According to the documentation, you can write files to the Cloud Functions in-memory filesystem (excluding the directories where your source files are located).

As shown in this other thread, one way to add files for use in the Cloud Function (like the kubeconfig file) would be to import them from Cloud Storage.

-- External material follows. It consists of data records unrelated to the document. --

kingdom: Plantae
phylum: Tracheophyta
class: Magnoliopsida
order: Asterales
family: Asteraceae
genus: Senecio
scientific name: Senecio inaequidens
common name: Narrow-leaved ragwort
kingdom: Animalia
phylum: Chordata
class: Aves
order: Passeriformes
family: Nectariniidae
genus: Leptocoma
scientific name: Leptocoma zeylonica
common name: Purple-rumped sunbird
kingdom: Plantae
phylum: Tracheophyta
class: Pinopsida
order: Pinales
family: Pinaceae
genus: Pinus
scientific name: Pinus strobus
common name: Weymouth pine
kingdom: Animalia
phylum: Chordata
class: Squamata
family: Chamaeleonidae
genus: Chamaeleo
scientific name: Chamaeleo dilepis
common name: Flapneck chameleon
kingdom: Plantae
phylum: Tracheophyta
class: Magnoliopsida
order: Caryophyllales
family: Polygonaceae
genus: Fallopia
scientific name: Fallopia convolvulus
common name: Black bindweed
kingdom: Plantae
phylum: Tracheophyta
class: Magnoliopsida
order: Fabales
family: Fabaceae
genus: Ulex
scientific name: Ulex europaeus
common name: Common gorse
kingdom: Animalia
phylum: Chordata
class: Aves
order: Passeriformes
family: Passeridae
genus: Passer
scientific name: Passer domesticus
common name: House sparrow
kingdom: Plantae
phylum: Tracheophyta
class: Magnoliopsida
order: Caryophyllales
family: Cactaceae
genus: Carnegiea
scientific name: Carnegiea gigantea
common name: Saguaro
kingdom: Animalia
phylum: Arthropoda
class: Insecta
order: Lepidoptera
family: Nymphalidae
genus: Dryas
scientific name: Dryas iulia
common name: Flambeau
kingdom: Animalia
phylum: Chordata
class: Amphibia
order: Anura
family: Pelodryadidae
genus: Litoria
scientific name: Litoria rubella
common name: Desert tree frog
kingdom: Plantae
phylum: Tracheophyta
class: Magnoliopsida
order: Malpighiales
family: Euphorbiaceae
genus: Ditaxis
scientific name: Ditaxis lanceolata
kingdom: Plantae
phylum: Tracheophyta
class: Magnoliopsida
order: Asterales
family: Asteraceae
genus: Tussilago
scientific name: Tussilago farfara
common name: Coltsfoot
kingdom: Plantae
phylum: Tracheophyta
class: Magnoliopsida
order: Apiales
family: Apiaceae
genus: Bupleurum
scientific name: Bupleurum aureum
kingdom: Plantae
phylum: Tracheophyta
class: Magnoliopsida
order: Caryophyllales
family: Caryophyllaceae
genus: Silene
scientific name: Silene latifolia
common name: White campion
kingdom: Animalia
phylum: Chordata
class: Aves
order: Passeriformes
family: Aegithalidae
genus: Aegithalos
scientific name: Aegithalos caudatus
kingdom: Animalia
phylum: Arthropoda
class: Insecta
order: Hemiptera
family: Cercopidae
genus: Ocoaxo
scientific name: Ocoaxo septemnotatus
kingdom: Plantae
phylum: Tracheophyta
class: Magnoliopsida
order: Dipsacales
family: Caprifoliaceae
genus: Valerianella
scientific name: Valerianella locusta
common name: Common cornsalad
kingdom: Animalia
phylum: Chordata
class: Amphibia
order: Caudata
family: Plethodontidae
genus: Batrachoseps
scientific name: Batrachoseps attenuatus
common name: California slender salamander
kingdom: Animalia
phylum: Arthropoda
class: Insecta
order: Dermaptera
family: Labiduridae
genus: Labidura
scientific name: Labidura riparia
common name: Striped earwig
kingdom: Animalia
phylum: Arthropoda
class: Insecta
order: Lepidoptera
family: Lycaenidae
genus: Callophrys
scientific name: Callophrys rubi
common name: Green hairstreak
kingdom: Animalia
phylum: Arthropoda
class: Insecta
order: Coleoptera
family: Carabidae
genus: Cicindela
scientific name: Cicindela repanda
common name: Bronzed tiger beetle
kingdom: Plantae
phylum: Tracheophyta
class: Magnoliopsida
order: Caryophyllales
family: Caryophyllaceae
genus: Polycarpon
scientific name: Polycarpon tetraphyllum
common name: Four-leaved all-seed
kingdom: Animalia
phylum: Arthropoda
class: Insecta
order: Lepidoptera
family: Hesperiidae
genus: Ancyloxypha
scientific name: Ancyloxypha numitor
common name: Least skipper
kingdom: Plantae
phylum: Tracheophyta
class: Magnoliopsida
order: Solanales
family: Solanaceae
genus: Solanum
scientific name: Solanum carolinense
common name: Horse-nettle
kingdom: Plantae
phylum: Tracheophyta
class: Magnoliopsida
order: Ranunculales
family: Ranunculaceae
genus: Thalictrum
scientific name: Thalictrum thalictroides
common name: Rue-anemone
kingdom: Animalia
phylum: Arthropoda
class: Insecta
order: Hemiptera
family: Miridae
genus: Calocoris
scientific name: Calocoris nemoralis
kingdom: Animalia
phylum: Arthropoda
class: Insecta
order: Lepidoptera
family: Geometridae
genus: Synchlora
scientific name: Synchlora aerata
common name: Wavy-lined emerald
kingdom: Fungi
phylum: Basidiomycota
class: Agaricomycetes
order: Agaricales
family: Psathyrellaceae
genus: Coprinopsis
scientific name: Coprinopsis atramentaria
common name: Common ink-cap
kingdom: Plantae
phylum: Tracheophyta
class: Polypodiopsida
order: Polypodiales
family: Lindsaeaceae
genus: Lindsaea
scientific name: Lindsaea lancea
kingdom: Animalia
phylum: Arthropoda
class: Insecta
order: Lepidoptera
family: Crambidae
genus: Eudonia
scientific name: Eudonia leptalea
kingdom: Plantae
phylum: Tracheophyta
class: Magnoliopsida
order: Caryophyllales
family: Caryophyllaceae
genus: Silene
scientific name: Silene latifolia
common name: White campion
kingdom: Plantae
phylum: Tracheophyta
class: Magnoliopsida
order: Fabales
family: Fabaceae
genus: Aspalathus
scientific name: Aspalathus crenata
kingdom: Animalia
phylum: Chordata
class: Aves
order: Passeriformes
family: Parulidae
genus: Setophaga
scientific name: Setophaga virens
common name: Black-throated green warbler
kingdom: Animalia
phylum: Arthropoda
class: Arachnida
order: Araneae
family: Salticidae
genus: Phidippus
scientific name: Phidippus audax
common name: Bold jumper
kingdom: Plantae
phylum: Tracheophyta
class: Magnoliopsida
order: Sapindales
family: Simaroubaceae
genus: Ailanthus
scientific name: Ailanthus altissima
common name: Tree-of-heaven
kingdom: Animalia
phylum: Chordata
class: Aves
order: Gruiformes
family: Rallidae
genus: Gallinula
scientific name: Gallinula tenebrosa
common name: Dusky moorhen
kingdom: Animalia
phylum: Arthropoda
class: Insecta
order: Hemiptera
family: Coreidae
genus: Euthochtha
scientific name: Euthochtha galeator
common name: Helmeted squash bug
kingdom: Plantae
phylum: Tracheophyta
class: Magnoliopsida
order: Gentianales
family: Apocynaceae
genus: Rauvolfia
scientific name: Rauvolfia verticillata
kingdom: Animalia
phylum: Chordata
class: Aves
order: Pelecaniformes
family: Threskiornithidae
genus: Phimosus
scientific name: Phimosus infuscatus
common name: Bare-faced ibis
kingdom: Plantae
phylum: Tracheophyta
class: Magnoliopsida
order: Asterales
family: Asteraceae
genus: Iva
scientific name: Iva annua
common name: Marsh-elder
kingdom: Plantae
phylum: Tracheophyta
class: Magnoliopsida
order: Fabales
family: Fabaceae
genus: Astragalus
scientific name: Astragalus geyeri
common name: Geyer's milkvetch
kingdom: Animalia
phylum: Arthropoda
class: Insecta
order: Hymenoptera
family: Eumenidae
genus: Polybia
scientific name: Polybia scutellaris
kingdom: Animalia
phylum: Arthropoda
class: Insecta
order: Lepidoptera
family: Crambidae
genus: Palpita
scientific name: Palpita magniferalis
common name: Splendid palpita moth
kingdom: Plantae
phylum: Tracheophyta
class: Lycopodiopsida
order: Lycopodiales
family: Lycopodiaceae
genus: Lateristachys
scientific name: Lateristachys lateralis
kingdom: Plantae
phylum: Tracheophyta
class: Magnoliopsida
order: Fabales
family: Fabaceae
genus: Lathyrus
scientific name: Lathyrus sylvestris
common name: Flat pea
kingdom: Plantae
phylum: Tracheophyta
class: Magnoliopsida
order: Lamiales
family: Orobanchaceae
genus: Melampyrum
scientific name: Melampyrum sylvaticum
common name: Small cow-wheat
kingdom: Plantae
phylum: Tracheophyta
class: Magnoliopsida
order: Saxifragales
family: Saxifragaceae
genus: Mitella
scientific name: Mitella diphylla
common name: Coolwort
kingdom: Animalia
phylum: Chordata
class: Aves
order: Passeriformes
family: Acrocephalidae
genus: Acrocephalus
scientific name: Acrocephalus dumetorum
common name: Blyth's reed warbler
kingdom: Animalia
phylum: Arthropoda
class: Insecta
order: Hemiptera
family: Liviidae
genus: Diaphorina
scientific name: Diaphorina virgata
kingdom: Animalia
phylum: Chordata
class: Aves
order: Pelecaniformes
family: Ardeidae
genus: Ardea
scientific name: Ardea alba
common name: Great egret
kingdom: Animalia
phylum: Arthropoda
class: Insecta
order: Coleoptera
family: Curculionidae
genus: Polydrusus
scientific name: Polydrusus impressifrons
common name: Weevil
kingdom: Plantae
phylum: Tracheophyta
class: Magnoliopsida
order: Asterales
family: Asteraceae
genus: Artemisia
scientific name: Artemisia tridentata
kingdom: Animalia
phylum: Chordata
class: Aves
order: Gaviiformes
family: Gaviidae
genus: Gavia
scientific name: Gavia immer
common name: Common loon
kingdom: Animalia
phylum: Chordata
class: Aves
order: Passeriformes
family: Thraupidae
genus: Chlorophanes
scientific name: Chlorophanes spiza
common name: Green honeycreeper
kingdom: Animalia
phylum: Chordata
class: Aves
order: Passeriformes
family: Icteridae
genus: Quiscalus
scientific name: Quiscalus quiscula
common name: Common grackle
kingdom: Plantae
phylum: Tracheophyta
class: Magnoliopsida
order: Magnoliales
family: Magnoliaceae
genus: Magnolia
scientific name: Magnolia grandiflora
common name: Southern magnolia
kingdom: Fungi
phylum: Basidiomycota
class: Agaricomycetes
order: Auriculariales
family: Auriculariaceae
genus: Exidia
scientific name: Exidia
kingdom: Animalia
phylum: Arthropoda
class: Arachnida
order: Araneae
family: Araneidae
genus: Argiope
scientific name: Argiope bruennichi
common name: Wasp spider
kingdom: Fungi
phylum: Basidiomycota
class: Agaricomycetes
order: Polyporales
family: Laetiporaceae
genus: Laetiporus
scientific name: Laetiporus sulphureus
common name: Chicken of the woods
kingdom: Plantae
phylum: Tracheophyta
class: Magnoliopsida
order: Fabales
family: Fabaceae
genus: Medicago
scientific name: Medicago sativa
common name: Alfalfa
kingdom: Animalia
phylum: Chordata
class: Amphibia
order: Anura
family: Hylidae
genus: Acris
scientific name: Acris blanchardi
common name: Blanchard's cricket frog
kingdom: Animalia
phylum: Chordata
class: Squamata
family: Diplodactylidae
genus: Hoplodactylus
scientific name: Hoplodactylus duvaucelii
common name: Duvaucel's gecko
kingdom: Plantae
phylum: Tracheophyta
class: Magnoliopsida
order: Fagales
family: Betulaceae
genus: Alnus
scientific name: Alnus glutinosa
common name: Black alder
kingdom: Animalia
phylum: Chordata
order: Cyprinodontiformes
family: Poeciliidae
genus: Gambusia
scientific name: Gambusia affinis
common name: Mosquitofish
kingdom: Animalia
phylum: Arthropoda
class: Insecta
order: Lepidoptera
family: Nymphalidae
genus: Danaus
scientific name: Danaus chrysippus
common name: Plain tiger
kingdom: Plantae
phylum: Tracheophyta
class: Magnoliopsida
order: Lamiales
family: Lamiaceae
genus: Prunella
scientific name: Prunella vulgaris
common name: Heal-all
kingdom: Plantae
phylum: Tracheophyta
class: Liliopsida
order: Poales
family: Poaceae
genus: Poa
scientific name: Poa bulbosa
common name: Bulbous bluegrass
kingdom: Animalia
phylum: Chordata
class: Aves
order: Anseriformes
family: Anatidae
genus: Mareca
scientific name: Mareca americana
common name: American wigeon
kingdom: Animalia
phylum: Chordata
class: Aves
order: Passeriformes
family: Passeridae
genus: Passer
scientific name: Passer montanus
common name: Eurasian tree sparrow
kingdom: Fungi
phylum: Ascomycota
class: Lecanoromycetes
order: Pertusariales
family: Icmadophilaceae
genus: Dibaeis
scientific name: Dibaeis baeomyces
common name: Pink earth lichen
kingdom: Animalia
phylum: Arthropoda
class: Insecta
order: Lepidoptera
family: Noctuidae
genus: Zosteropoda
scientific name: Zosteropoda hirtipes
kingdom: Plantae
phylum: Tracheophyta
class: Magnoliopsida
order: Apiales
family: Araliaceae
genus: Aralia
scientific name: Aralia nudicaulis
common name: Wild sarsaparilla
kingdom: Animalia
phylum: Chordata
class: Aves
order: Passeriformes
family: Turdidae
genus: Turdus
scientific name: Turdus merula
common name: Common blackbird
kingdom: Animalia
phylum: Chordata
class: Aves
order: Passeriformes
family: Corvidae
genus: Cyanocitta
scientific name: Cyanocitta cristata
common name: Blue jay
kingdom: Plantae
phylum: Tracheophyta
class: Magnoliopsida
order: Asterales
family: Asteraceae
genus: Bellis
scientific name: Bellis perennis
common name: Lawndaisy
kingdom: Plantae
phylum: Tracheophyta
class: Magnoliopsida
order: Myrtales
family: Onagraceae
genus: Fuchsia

For example, if you'd like to save files to the temporary directory, you could use this snippet:

    //Creates GCS Client
    Storage storage = StorageOptions.newBuilder().setProjectId(projectId).build().getService();

    //Fetches GCS object
    Blob blob = storage.get(BlobId.of(bucketName, objectName));
    //Stores object at temp directory
    blob.downloadTo(Paths.get(System.getProperty("java.io.tmpdir") + "/config"));
    ...

I would, however, recommend not using Cloud Functions for the purpose of accessing the Kubernetes API, due to its inflexibility in configuring the environment. You should instead use Cloud Run, so you can configure the application and its container to not run into additional problems.